> Instructions for the task
Each line below from the one containing "photomicrograph of benign" through the one containing "(IHC) histopathology image" should be output exactly as it stands, and no other line should appear.

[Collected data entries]
++++++
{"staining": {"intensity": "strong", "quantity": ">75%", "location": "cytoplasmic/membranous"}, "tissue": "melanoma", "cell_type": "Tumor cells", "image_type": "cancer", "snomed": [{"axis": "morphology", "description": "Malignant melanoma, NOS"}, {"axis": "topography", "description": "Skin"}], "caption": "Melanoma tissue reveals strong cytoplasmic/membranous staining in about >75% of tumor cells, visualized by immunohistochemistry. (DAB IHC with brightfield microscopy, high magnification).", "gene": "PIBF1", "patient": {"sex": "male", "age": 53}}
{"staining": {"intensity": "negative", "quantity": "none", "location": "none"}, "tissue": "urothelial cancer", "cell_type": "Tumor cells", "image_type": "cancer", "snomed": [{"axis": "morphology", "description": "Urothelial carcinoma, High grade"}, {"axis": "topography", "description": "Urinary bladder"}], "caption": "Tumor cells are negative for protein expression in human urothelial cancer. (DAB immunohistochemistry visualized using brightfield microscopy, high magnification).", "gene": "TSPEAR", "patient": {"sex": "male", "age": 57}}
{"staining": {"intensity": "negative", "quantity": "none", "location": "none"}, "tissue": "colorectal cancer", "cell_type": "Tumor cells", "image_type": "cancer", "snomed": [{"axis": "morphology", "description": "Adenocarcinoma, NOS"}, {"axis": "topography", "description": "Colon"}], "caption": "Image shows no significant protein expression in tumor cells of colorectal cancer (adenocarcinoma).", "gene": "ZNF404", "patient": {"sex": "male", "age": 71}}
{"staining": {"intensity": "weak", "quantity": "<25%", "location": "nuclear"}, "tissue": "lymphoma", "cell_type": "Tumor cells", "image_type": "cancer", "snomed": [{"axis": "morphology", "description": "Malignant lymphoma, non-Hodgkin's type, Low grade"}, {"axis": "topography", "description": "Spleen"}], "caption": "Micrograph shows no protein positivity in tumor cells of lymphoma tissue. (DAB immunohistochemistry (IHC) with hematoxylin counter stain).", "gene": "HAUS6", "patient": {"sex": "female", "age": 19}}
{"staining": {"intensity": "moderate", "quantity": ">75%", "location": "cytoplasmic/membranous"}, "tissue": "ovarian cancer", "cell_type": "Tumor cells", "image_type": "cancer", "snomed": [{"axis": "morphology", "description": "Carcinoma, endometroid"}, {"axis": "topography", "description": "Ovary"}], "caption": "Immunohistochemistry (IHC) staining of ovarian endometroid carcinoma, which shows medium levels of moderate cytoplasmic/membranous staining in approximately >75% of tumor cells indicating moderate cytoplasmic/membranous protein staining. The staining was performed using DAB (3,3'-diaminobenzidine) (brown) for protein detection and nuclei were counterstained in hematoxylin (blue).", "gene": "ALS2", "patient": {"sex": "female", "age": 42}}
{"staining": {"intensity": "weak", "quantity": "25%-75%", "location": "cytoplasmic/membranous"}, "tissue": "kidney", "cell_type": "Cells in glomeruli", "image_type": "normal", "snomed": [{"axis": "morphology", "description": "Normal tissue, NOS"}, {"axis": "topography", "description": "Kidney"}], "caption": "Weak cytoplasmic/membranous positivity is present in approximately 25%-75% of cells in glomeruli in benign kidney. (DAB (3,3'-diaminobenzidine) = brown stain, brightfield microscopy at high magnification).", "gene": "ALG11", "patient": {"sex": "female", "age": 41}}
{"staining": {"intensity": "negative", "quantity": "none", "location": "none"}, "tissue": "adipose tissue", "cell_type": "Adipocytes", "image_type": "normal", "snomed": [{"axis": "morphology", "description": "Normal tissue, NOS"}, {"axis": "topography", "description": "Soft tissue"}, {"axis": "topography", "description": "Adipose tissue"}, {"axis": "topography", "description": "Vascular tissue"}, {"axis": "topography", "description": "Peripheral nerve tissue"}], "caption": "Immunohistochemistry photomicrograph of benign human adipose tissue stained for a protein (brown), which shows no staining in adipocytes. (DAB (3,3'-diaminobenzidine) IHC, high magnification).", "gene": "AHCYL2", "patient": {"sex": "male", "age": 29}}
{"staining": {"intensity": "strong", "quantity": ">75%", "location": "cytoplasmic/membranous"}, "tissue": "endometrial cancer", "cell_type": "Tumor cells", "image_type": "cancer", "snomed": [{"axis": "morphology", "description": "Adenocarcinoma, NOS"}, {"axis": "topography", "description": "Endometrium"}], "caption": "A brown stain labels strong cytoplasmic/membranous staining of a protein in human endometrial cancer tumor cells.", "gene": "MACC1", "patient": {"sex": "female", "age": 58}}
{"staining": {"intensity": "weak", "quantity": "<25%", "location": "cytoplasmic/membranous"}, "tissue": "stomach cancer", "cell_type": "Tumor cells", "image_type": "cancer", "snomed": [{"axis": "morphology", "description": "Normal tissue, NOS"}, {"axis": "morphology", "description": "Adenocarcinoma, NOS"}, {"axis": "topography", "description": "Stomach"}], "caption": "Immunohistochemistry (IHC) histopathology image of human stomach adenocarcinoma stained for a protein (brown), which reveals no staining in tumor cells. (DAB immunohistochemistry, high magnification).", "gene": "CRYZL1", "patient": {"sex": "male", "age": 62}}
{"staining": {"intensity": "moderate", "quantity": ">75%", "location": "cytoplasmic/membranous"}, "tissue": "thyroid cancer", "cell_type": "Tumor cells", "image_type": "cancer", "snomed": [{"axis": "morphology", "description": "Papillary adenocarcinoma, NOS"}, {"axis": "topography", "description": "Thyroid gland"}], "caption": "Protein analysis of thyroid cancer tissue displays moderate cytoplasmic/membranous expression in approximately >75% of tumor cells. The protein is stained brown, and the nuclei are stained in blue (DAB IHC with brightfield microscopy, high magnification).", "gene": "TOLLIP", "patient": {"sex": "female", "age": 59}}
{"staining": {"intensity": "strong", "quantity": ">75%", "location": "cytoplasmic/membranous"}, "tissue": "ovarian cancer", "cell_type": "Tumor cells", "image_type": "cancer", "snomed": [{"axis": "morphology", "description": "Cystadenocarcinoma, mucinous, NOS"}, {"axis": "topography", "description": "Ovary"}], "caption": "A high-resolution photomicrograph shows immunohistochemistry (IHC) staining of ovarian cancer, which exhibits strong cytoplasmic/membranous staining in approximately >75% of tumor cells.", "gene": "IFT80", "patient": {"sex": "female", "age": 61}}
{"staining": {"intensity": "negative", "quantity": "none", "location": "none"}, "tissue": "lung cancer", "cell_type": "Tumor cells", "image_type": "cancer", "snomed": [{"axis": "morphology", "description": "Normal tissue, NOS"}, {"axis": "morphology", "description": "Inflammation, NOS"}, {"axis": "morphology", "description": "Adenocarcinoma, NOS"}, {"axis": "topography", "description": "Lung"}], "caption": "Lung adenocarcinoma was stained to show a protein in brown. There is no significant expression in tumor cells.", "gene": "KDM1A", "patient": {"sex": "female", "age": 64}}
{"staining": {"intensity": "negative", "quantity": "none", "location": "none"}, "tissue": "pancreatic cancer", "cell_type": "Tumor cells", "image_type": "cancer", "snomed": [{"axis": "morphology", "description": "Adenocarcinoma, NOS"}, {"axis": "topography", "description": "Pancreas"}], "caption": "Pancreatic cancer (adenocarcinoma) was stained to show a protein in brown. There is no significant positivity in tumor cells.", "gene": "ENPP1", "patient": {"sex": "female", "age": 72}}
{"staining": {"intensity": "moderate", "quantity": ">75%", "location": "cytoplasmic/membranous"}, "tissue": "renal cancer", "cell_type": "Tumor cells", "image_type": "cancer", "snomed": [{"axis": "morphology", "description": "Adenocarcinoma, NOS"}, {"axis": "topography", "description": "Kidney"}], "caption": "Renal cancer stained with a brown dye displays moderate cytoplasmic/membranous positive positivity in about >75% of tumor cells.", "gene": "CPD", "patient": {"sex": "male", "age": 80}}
++++++
> Solution below
{"staining": {"intensity": "negative", "quantity": "none", "location": "none"}, "tissue": "adipose tissue", "cell_type": "Adipocytes", "image_type": "normal", "snomed": [{"axis": "morphology", "description": "Normal tissue, NOS"}, {"axis": "topography", "description": "Soft tissue"}, {"axis": "topography", "description": "Adipose tissue"}, {"axis": "topography", "description": "Vascular tissue"}, {"axis": "topography", "description": "Peripheral nerve tissue"}], "caption": "Immunohistochemistry photomicrograph of benign human adipose tissue stained for a protein (brown), which shows no staining in adipocytes. (DAB (3,3'-diaminobenzidine) IHC, high magnification).", "gene": "AHCYL2", "patient": {"sex": "male", "age": 29}}
{"staining": {"intensity": "strong", "quantity": ">75%", "location": "cytoplasmic/membranous"}, "tissue": "endometrial cancer", "cell_type": "Tumor cells", "image_type": "cancer", "snomed": [{"axis": "morphology", "description": "Adenocarcinoma, NOS"}, {"axis": "topography", "description": "Endometrium"}], "caption": "A brown stain labels strong cytoplasmic/membranous staining of a protein in human endometrial cancer tumor cells.", "gene": "MACC1", "patient": {"sex": "female", "age": 58}}
{"staining": {"intensity": "weak", "quantity": "<25%", "location": "cytoplasmic/membranous"}, "tissue": "stomach cancer", "cell_type": "Tumor cells", "image_type": "cancer", "snomed": [{"axis": "morphology", "description": "Normal tissue, NOS"}, {"axis": "morphology", "description": "Adenocarcinoma, NOS"}, {"axis": "topography", "description": "Stomach"}], "caption": "Immunohistochemistry (IHC) histopathology image of human stomach adenocarcinoma stained for a protein (brown), which reveals no staining in tumor cells. (DAB immunohistochemistry, high magnification).", "gene": "CRYZL1", "patient": {"sex": "male", "age": 62}}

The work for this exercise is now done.